What to do -
Leaving out the pictures, output each record exactly as it stands.

Given data -
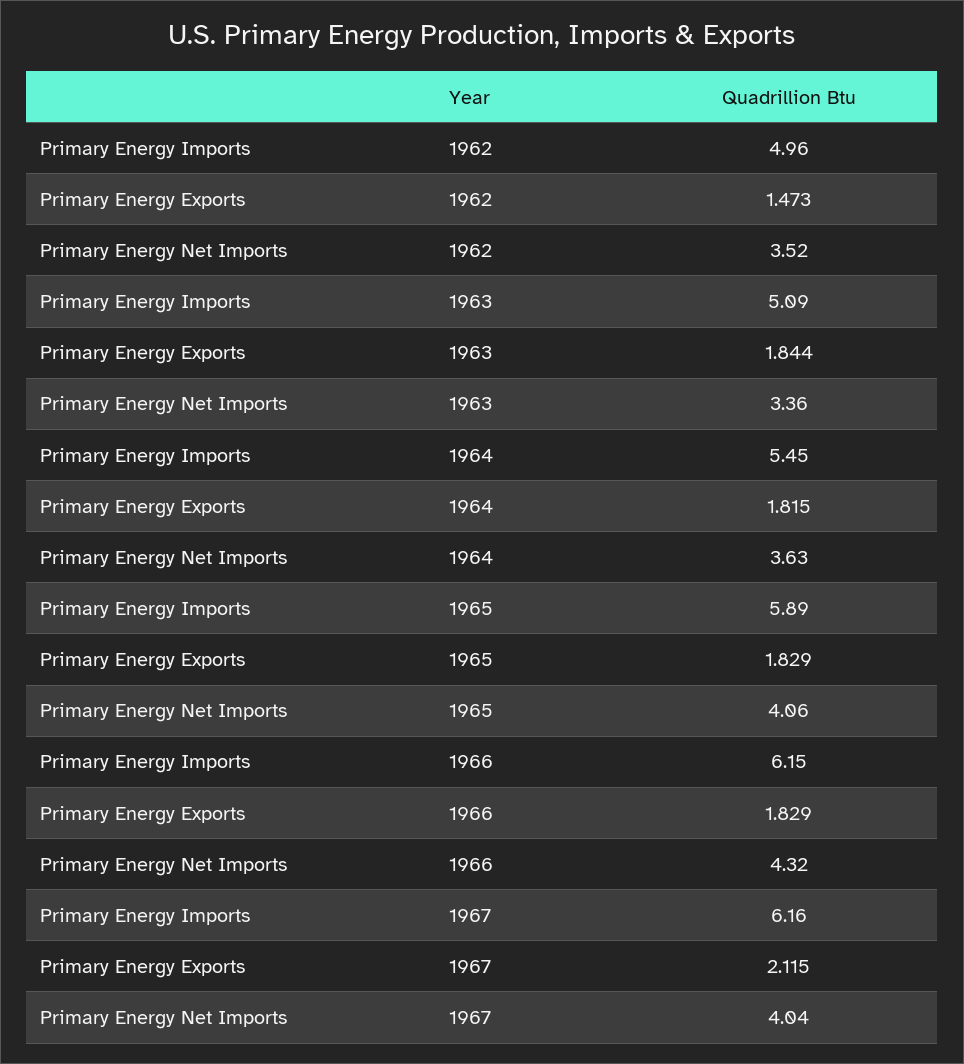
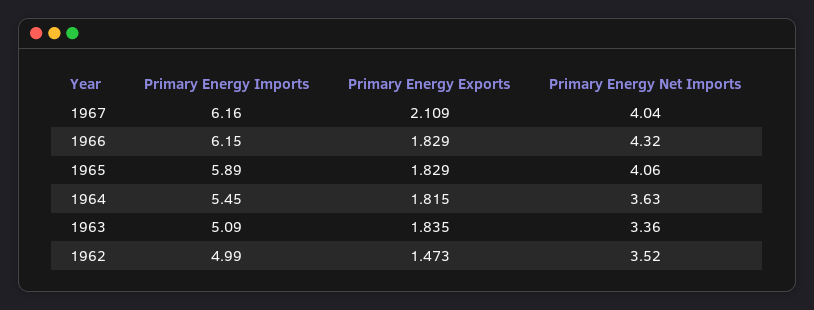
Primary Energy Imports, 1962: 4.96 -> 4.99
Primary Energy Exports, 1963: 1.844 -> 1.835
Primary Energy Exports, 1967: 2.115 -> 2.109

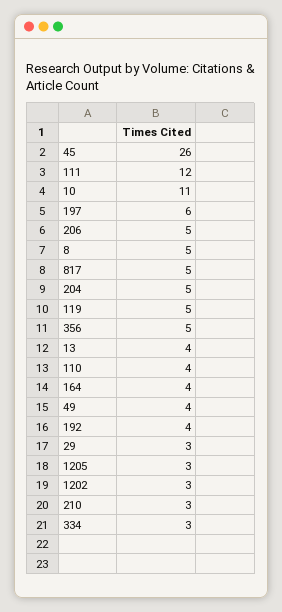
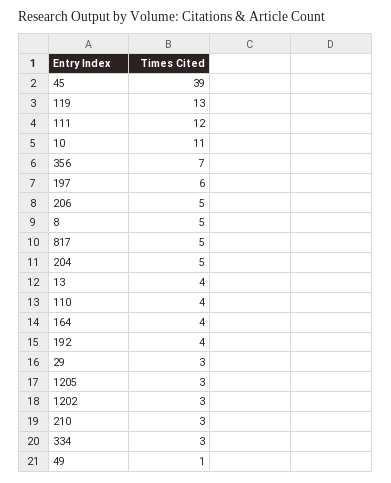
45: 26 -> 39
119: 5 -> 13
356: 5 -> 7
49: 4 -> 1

Response to this exercise -
Primary Energy Imports, 1962: 4.96 -> 4.99
Primary Energy Exports, 1963: 1.844 -> 1.835
Primary Energy Exports, 1967: 2.115 -> 2.109

45: 26 -> 39
119: 5 -> 13
356: 5 -> 7
49: 4 -> 1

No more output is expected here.